Romeu Zema, eleito pelo partido ­Novo ao governo de Minas Gerais com uma chapa “puro-sangue”, utilizou o bolsonarismo a seu favor até onde pôde. Agora, por conveniência eleitoral, busca desvencilhar-lhe da imagem do capitão. Apesar de chegar ao Palácio Tiradentes com um discurso de “não compor com a velha política”, fez exatamente o contrário. Tanto que disputa a reeleição aliado por partidos como MDB, Progressistas e Solidariedade. “Zema nunca adotou a estética bolsonarista, aquele estilo ­superagressivo”, observa o cientista político da FGV. “Ele fez um governo convencional.”

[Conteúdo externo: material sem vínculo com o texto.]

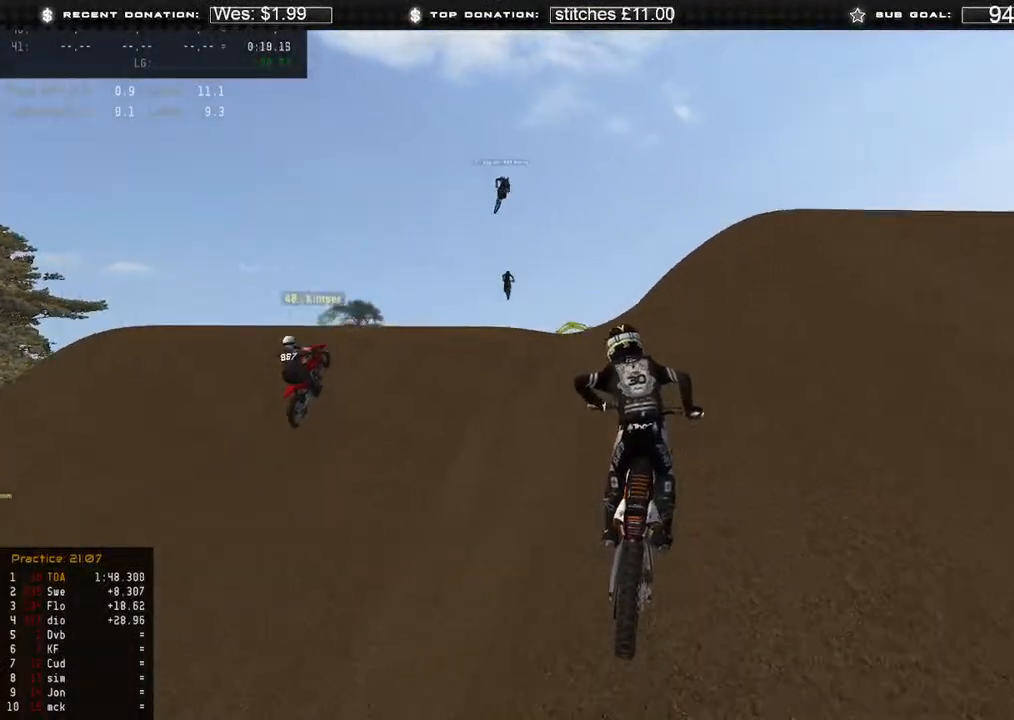
{"dt_ms": 500, "buttons": ["R2"], "left_stick": "up-left", "right_stick": "up-left", "events": []}
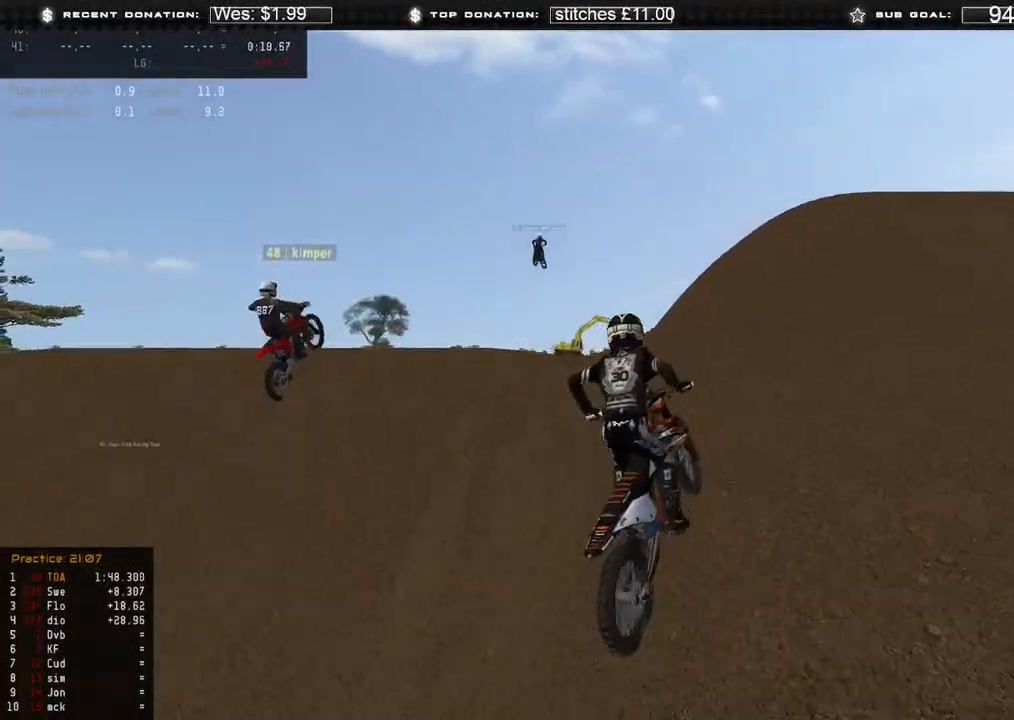
{"dt_ms": 500, "buttons": ["R2"], "left_stick": "up-right", "right_stick": "up-left", "events": [[50, "left_stick", "center"], [450, "left_stick", "up-right"]]}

Caminho semelhante foi trilhado pelo governador de Santa Catarina, Carlos Moisés. Eleito em 2018 pelo PSL, à época a mesma agremiação de Bolsonaro, ele não tardou a se articular com os partidos e os políticos tradicionais. Tanto que resistiu a diversos pedidos de ­impeachment e, mesmo após ser afastado do cargo por determinação judicial, conseguiu retomar o mandato. Não está com a reeleição garantida, enfrenta adversários fortes, mas ainda figura na dianteira das pesquisas. Fato é que abandonou de vez a fantasia da “nova política”, está perfeitamente integrado ao sistema.

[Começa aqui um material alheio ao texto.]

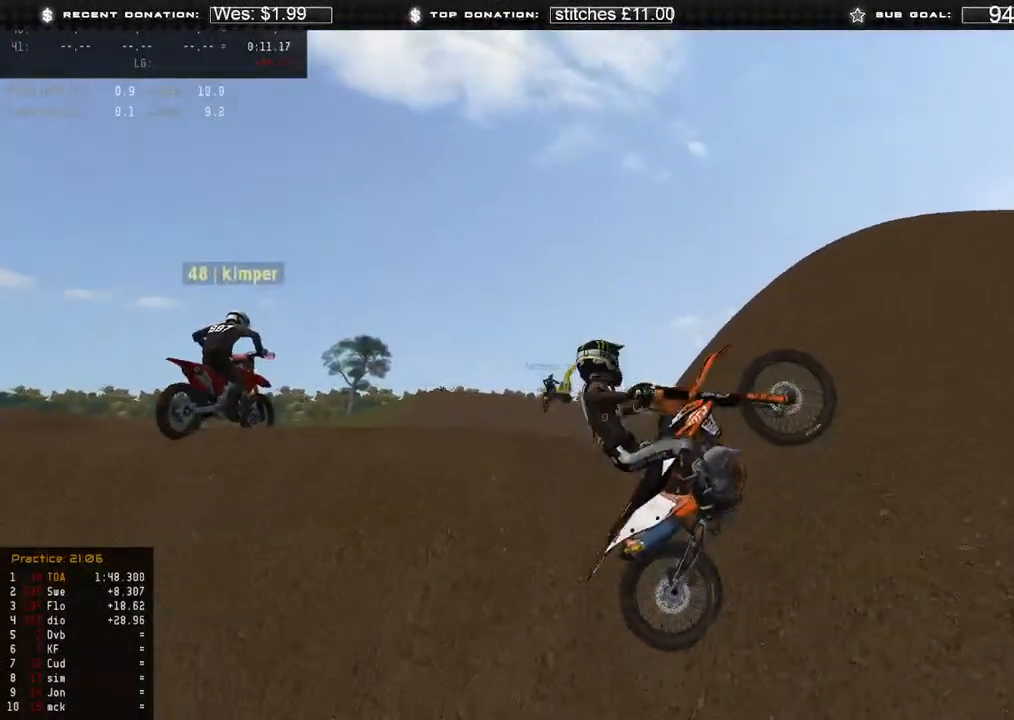
{"dt_ms": 500, "buttons": [], "left_stick": "up-right", "right_stick": "up", "events": [[167, "R2", "up"], [283, "R2", "down"], [333, "right_stick", "up"], [433, "R2", "up"]]}
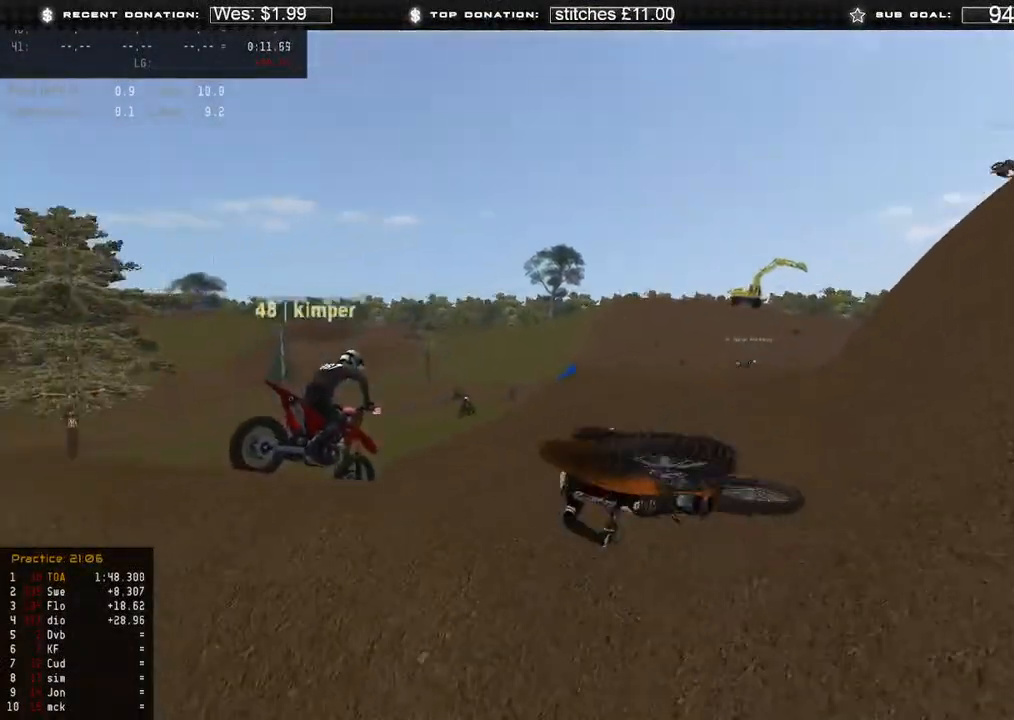
{"dt_ms": 500, "buttons": [], "left_stick": "center", "right_stick": "center", "events": [[33, "R2", "down"], [100, "left_stick", "center"], [250, "right_stick", "center"], [300, "R2", "up"]]}
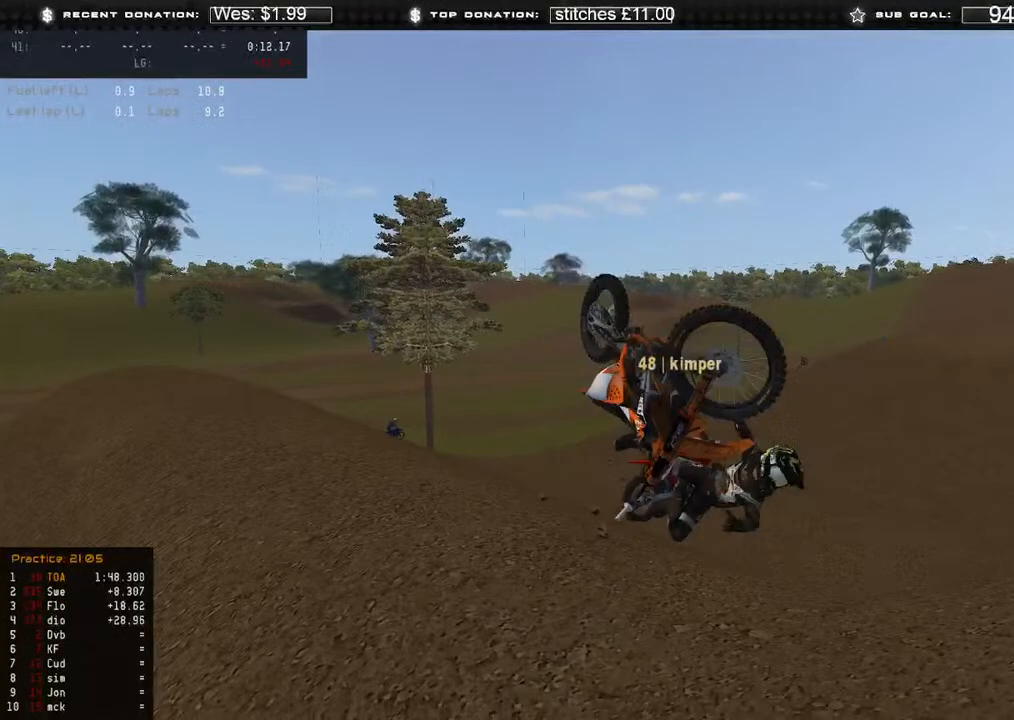
{"dt_ms": 500, "buttons": [], "left_stick": "center", "right_stick": "center", "events": []}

Apesar da sombra bolsonarista, Camila Rocha acredita que ainda é cedo para prenunciar o ocaso da “nova política”. Com Bolsonaro fora do poder, é possível que esses grupos voltem a ganhar tração. Mas tampouco há muitas certezas sobre o futuro do bolsonarismo. “Se o capitão for preso, vai ter um movimento ‘Bolsonaro Livre’?”, provoca Couto. “Acho difícil.” •

PUBLICADO NA EDIÇÃO Nº 1226 DE CARTACAPITAL, EM 21 DE SETEMBRO DE 2022.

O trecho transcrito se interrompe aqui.